■ WORK TASK
Recast the lines from the one containing "Can we get the" through the one containing "Rod (PanelMan) Smallwood" as a Markdown table with the columns Row and Line, numbering each line and leaving out blank lines.

*** EXTRACTED ENTRIES

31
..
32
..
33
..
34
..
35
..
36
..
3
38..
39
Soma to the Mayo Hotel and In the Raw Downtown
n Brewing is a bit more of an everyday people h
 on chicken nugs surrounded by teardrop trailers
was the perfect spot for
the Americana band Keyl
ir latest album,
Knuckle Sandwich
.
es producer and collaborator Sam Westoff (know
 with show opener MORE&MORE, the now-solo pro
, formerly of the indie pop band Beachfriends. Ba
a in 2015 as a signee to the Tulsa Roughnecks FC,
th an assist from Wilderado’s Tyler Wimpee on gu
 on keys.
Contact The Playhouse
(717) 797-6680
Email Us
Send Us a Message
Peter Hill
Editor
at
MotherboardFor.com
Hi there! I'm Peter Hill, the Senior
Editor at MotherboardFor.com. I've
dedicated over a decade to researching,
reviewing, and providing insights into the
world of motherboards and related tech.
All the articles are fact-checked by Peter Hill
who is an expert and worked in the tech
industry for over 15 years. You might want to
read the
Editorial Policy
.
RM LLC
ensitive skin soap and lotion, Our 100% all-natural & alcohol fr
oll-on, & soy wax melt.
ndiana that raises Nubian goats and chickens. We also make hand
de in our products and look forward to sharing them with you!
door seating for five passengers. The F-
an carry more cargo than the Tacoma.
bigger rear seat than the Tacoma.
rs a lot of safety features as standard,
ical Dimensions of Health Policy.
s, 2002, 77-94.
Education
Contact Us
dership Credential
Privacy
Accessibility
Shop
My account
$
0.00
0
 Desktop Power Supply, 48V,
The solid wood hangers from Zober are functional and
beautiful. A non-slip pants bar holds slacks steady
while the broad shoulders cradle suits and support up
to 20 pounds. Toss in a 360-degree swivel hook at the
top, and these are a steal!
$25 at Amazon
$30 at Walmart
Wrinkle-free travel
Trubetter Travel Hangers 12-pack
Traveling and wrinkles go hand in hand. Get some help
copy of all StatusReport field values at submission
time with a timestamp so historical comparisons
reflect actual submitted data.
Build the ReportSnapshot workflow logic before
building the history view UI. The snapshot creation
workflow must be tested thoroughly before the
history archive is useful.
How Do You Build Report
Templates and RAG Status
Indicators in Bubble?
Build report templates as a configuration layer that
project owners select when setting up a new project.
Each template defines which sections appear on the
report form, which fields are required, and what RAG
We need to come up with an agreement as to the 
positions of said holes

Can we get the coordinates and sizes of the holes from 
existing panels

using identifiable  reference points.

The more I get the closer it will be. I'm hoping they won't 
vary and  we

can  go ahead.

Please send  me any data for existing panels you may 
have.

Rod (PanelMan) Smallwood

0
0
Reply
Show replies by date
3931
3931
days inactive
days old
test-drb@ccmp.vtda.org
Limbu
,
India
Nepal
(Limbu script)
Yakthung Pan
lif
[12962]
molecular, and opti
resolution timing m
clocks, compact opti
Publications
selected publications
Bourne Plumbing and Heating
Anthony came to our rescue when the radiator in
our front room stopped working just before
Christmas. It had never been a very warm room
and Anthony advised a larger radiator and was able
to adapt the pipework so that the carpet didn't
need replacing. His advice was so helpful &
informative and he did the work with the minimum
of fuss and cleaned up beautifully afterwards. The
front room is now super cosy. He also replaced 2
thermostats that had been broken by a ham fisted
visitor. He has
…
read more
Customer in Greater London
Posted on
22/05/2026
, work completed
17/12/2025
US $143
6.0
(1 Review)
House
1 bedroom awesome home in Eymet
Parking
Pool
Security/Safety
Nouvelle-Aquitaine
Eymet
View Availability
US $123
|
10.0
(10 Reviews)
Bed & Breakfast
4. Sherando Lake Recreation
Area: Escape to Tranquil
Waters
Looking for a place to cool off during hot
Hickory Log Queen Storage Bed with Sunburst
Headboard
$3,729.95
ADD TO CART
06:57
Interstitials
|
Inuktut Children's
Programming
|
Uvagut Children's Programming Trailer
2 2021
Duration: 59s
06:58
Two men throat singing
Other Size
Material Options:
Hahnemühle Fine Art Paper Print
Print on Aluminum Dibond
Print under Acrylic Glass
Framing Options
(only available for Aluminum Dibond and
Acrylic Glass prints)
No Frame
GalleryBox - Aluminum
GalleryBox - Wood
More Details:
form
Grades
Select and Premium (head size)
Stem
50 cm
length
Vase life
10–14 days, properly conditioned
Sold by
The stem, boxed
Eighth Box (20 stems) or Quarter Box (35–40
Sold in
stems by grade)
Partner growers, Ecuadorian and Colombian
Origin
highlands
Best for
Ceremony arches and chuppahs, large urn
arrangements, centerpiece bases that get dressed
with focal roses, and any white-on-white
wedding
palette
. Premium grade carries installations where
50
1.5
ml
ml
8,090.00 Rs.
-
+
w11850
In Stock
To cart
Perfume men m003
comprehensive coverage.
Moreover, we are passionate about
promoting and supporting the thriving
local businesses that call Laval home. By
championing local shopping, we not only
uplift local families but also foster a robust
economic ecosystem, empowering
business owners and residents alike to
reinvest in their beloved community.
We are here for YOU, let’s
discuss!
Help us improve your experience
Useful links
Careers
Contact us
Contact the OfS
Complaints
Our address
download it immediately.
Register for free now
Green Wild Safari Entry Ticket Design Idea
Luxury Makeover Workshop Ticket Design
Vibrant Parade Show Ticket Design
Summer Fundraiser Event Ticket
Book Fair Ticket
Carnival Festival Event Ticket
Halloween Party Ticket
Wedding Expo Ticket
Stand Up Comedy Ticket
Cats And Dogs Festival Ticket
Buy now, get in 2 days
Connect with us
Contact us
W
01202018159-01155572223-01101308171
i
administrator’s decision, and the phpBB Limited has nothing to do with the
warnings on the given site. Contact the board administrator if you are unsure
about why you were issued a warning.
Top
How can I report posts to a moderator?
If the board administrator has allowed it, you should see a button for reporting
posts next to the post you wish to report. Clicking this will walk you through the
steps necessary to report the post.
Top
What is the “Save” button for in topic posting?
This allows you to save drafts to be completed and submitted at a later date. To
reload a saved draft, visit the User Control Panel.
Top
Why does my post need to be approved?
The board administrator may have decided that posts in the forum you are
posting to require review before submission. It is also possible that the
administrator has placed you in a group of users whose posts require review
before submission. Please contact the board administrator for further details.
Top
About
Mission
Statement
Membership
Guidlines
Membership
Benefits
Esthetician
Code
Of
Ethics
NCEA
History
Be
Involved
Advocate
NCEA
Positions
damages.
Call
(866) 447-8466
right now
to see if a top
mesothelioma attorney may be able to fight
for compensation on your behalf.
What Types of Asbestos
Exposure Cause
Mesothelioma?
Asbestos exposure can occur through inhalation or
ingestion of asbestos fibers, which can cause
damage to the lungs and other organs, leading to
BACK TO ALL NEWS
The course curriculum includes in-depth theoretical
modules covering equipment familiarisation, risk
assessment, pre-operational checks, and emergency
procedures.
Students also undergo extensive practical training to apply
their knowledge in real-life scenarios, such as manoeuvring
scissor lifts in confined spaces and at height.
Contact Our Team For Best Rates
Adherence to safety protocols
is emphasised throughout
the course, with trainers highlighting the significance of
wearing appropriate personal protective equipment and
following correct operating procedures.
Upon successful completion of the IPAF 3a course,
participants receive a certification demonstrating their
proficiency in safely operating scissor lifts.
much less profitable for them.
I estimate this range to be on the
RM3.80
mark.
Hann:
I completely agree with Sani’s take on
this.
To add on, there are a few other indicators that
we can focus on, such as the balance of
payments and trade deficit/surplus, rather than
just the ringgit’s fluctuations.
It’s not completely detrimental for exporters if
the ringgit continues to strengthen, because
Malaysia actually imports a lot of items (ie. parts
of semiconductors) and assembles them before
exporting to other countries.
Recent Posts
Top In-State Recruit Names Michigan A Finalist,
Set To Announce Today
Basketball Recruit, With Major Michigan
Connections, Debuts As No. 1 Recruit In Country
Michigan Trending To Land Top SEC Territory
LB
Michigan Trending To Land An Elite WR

******

■ SOLUTION TO THIS EXERCISE
| Row | Line |
|---|---|
| 1 | Can we get the coordinates and sizes of the holes from  |
| 2 | existing panels |
| 3 | using identifiable  reference points. |
| 4 | The more I get the closer it will be. I'm hoping they won't  |
| 5 | vary and  we |
| 6 | can  go ahead. |
| 7 | Please send  me any data for existing panels you may  |
| 8 | have. |
| 9 | Rod (PanelMan) Smallwood |